Fig. 2. Comparison of remission rates and measurable residual disease (MRD) negativity rates in patients treated with 1st generation FLT3i doublets vs. 2nd generation FLT3i doublets (A) and doublets vs. triplets (B).

Fig. 2

A. Of the 60 patients treated with the doublet regimens, 44 (73%) received a first-generation FLT3i and 16 (27%) a second-generation FLT3i. We noted no statistically significant difference in CR/CRi (64% versus 88%, P = 0.07α),CR (27% versus 44%, P = 0.40β), FLT3 PCR (50% versus 62%, P = 0.49) or MFC negativity (35% versus 42%, P = 0.60) rates in patients treated with first- (n = 44) or second-generation (n = 16) FLT3i based doublets. Both PCR and MFC testing were missing in 2 responders in group treated with a 1st generation FLT3 inhibitor.
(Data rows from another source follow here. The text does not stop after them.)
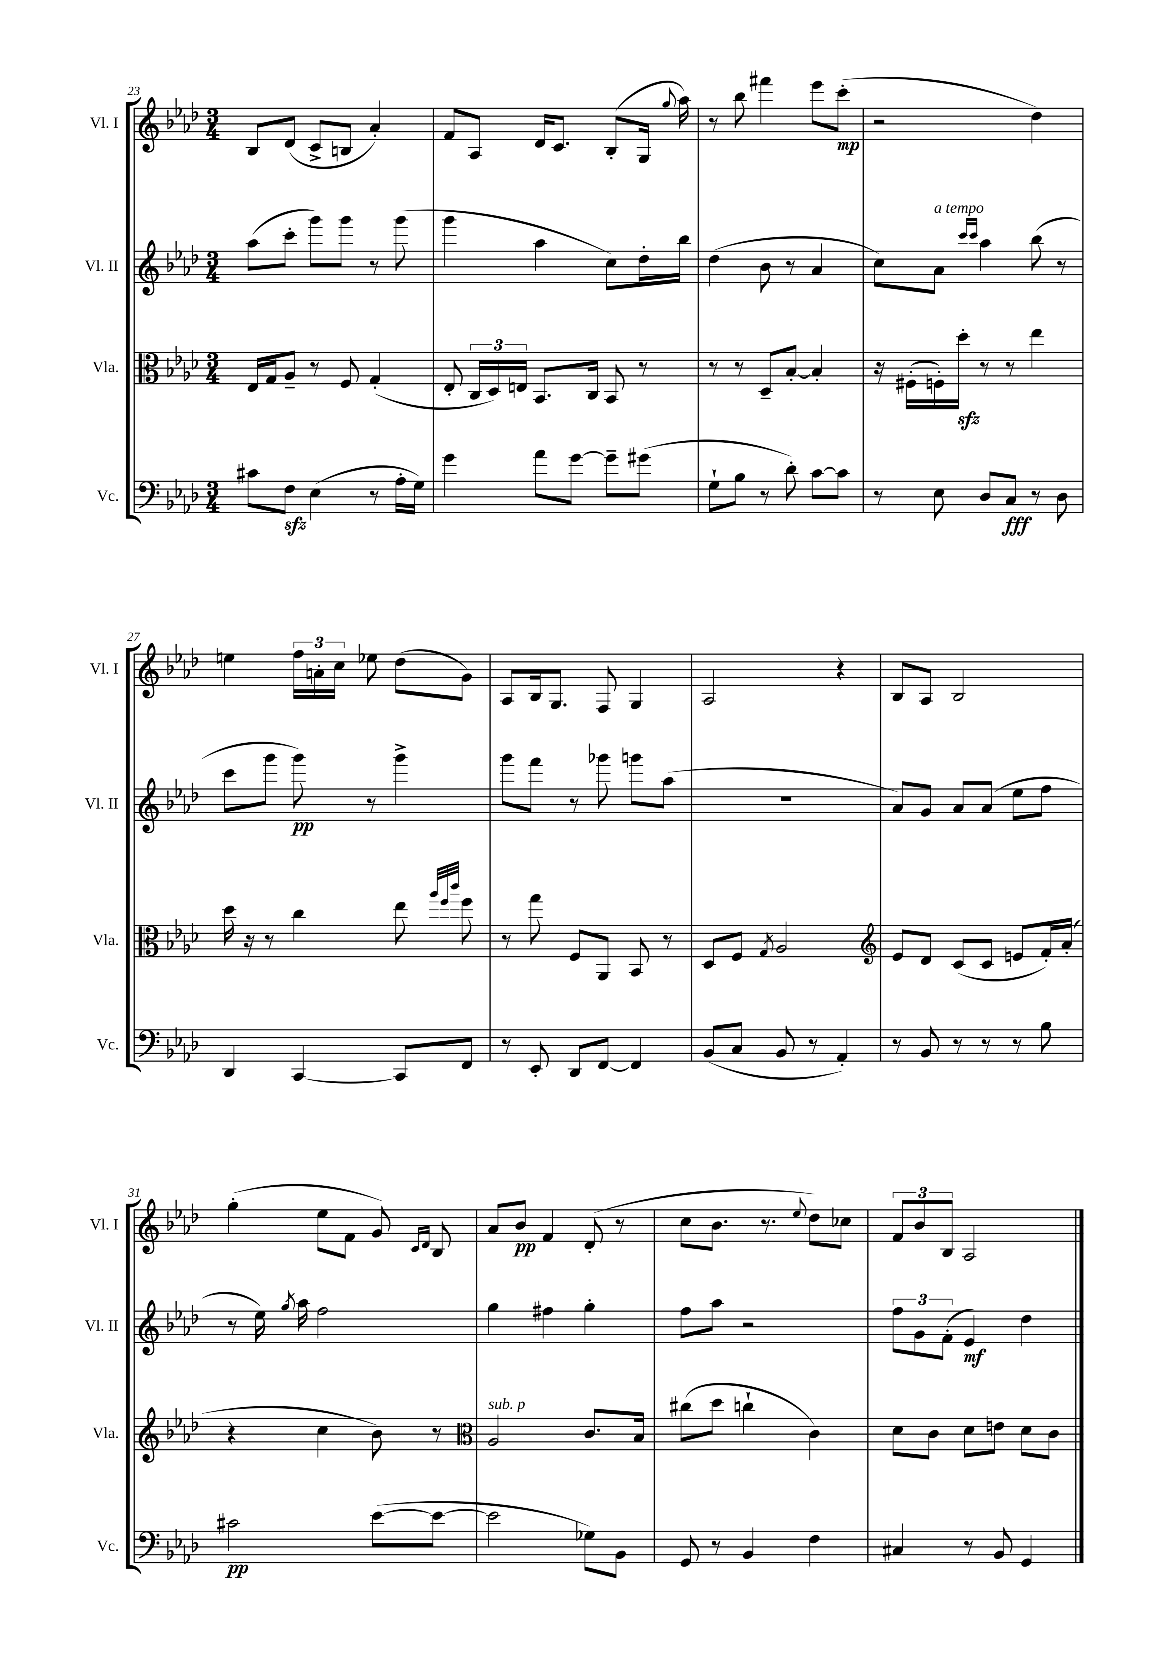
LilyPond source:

<<
\new StaffGroup <<
\new Staff = "s0" \with { instrumentName = "Vl. I" shortInstrumentName = "Vl. I" } {
    \clef treble \key aes \major \numericTimeSignature \time 3/4
    \autoBeamOff bes8[ des'8]( c'8[-> b8] aes'4-.) |
    f'8[ aes8] des'16[ c'8.] bes8[-.( g16] \appoggiatura { g''8 } aes''16) |
    r8 bes''8 fis'''4 ees'''8[ c'''8]-.\mp( |
    r2 des''4) |
    e''4 \tuplet 3/2 { f''16[ a'16-. c''16] } ees''8 des''8[( g'8]) |
    aes8[ bes16 g8.] f8 g4 |
    aes2 r4 |
    bes8[ aes8] bes2 |
    g''4-.( ees''8[ f'8] g'8) \grace { c'16[ des'16] } bes8 |
    aes'8[ bes'8]\pp f'4 des'8-.( r8 |
    c''8[ bes'8.] r8. \appoggiatura { ees''8 } des''8[) ces''8] |
    \tuplet 3/2 { f'8[ bes'8 bes8] } aes2 \bar "|." |
}
\new Staff = "s1" \with { instrumentName = "Vl. II" shortInstrumentName = "Vl. II" } {
    \clef treble \key aes \major \numericTimeSignature \time 3/4
    \autoBeamOff aes''8[( c'''8]-. g'''8[) g'''8] r8 g'''8( |
    g'''4 aes''4 c''8[) des''16-. bes''16] |
    des''4( bes'8 r8 aes'4 |
    c''8[) aes'8]^\markup { \italic "a tempo" } \grace { c'''16[ c'''16] } aes''4 bes''8( r8 |
    c'''8[ g'''8] g'''8\pp) r8 g'''4-> |
    g'''8[ f'''8] r8 ges'''8 g'''8[ aes''8]( |
    R2. |
    aes'8[) g'8] aes'8[ aes'8]( ees''8[ f''8] |
    r8 ees''16) \acciaccatura { g''8 } aes''16 f''2 |
    g''4 fis''4 g''4-. |
    f''8[ aes''8] r2 |
    \tuplet 3/2 { f''8[ g'8 f'8]-.( } ees'4\mf) des''4 \bar "|." |
}
\new Staff = "s2" \with { instrumentName = "Vla." shortInstrumentName = "Vla." } {
    \clef alto \key aes \major \numericTimeSignature \time 3/4
    \autoBeamOff ees16[ g16 aes8]-- r8 f8 g4-.( |
    ees8-. \tuplet 3/2 { c16[ des16) e16] } bes,8.[ c16] bes,8 r8 |
    r8 r8 des8[-- bes8]~-. bes4-. |
    r16 fis16[-.( f16-.) des''16]-.\sfz r8 r8 ees''4 |
    des''16 r16 r8 c''4 ees''8 \grace { aes''32[ f''32 c'''32] } f''8 |
    r8 g''8 f8[ aes,8] bes,8 r8 |
    des8[ f8] \acciaccatura { g8 } aes2 |
    \clef treble ees'8[ des'8] c'8[( c'8] e'8[ f'16-.) aes'16]-.( |
    r4 c''4 bes'8) r8 |
    \clef alto aes2^\markup { \italic "sub. p" } c'8.[ bes16] |
    cis''8[( des''8] c''4-! c'4) |
    des'8[ c'8] des'8[ e'8] des'8[ c'8] \bar "|." |
}
\new Staff = "s3" \with { instrumentName = "Vc." shortInstrumentName = "Vc." } {
    \clef bass \key aes \major \numericTimeSignature \time 3/4
    \autoBeamOff cis'8[ f8]\sfz ees4( r8 aes16[-. g16]) |
    g'4 aes'8[ g'8]~ g'8[-- gis'8]( |
    g8[-! bes8] r8 des'8-.) c'8[~ c'8] |
    r8 ees8 des8[ c8]\fff r8 des8 |
    des,4 c,4~ c,8[ f,8] |
    r8 ees,8-. des,8[ f,8]~ f,4 |
    bes,8[( c8] bes,8 r8 aes,4-.) |
    r8 bes,8 r8 r8 r8 bes8 |
    cis'2\pp ees'8[~( ees'8]~ |
    ees'2 ges8[) bes,8] |
    g,8 r8 bes,4 f4 |
    cis4 r8 bes,8 g,4 \bar "|." |
}
>>
>>
\layout { \context { \Score currentBarNumber = #23 } }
PCR and MFC testing were missing in 3 and 2 responders, respectively, in group received a 2nd generation FLT3 inhibitor. B The rates of CR/CRi (93 versus 70%, P = 0.02α), FLT3 PCR negativity (96% versus 54%, P < 0.01), and MFC negativity (83% versus 38%, P < 0.01) were significantly higher with the triplet regimen than with the doublet regimen. Triplet regimens not only resulted in higher CR/CRi rates, but importantly in a meaningfully higher true CR rates (67% versus 32%, P < 0.01β). PCR and MFC testing were missing in 3 and 2 responders, respectively in doublet arm. MFC testing was missing in 1 responder in triplet arm. MRD assessments were performed by multicolor flow cytometry (MFC, sensitivity of 10−3) and multiplex polymerase chain reaction (FLT3-PCR, sensitivity of 10−2) for ITD and kinase domain (D835). LIC low intensity chemotherapy, FLT3i FLT3 inhibitor, VEN venetoclax; CR/CRi complete response/complete response with incomplete count recovery, PCR RT-polymerase chain reaction assay for FLT3; MFC multicolor flow cytometry; Neg., negative.